"I picked up the paper Tuesday morning and read that you had been eliminated by Gilbert Hunt. A few moments later, I discovered Lin a telegram from me] that you had been eliminated by Gilbert Mumps and were in a hotel at Seabright swollen up with mumps and I imagine pretty well disgusted with the whole thing. At any rate, that's life.
"You will encounter all sorts of these little upsets as you journey along, and you will have to learn to adjust yourself to them or gradually go nuts. According to the wire, you are resting well and being taken care of by a nurse. I hope she is beautiful and that she has red hair. I don't know why it is, but whenever I think of a nurse I always imagine she should have red hair. It makes a man want to recover his health quickly, so that he will have the strength to get up on his feet and get her off hers."
The mumps eliminated me from any further competition in 1940, but undaunted, I was back on the circuit the following year. I played one good rematch at Seabright against the same Gilbert Hunt who had eliminated me the year before. Without the mumps, I eliminated him. But the rest of the summer of '41 isn't worth talking about. In September, following a series of bad losses, I received this solace by mail from my father:
"Don't worry about whether you win or lose; we don't care. The main thing is to have a good time and keep your health. When you win, we love it; when you don't, we love you just the same. Forgive me for becoming so sentimental, but I always have the feeling when you lose that you feel bad for our sake. But it's really unimportant, and with the whole world rapidly catching on fire, it's becoming less important by the day. I got my money's worth out of your game the day you beat Kramer. Anything you did from that point on was pure velvet."
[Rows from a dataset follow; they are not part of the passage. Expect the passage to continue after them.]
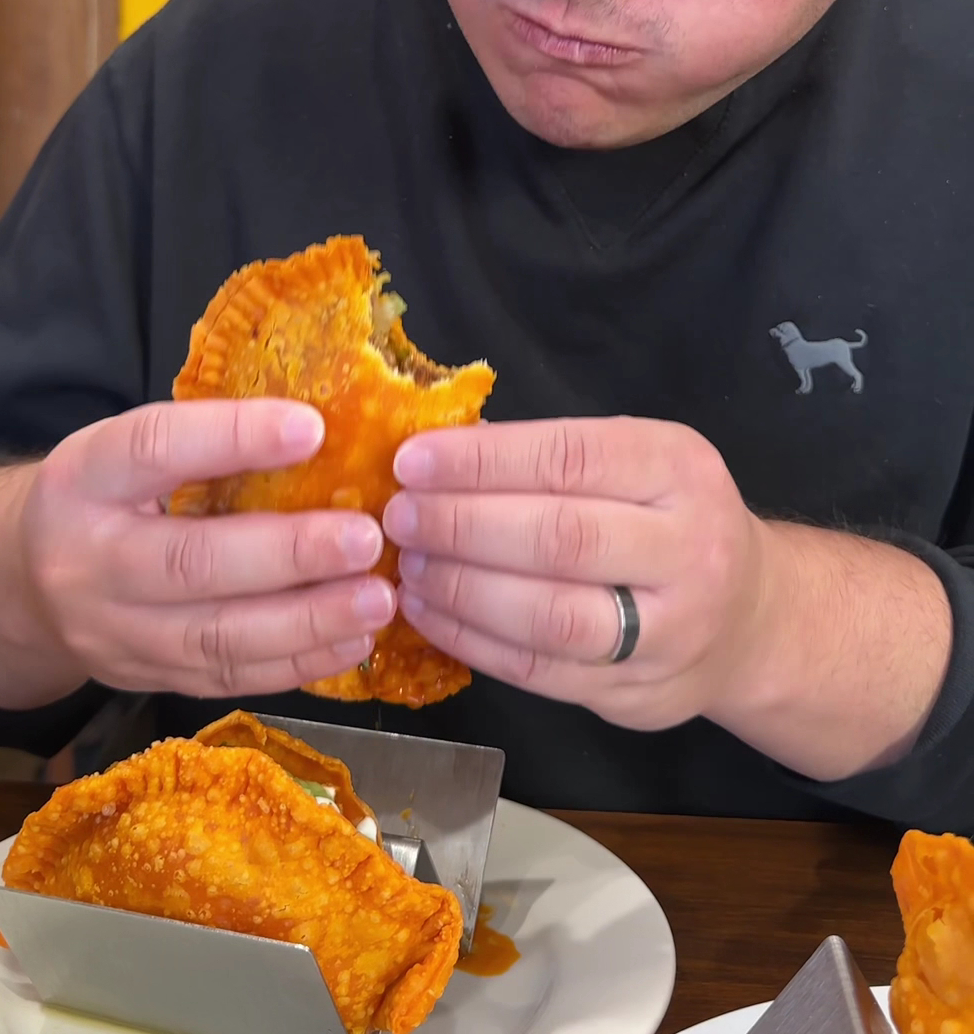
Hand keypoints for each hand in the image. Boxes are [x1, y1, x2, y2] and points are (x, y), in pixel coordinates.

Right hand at [18, 400, 394, 698]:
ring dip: (308, 623)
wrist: (25, 579)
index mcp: (85, 477)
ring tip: (378, 601)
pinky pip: (227, 679)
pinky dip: (297, 664)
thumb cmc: (106, 493)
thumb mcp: (126, 447)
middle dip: (289, 555)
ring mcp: (113, 633)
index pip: (154, 448)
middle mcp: (88, 561)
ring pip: (215, 638)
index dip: (233, 438)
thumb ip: (203, 440)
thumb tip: (323, 426)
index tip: (312, 428)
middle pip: (190, 563)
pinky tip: (352, 642)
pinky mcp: (145, 679)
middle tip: (366, 539)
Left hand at [383, 416, 770, 730]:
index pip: (571, 458)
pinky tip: (430, 615)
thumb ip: (556, 459)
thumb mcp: (641, 463)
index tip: (413, 460)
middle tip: (399, 516)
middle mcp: (688, 549)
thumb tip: (438, 455)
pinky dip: (474, 642)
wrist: (752, 619)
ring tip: (409, 567)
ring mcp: (670, 631)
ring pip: (551, 616)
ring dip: (463, 590)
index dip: (485, 461)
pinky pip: (541, 672)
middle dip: (463, 526)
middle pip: (560, 538)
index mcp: (680, 469)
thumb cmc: (670, 521)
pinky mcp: (638, 694)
America's entry into World War II a few months later pretty much pulled the plug on my career as a tennis player, and on Groucho's as one of the alltime great tennis fathers. After my discharge from the service in 1945, I took his advice, dropped tennis and went to work full time. However, in 1948 I once played hookey from my radio writing job with Edgar Bergen to play in the Santa Monica Open. That week, at the ripe old age of 27, I finally came through for my father. I won the singles, doubles and mixed doubles titles while Groucho sat smugly in the bleachers, saying proudly to any stranger who happened to be in the seat next to him, "That can't be my son. He always loses in the finals!"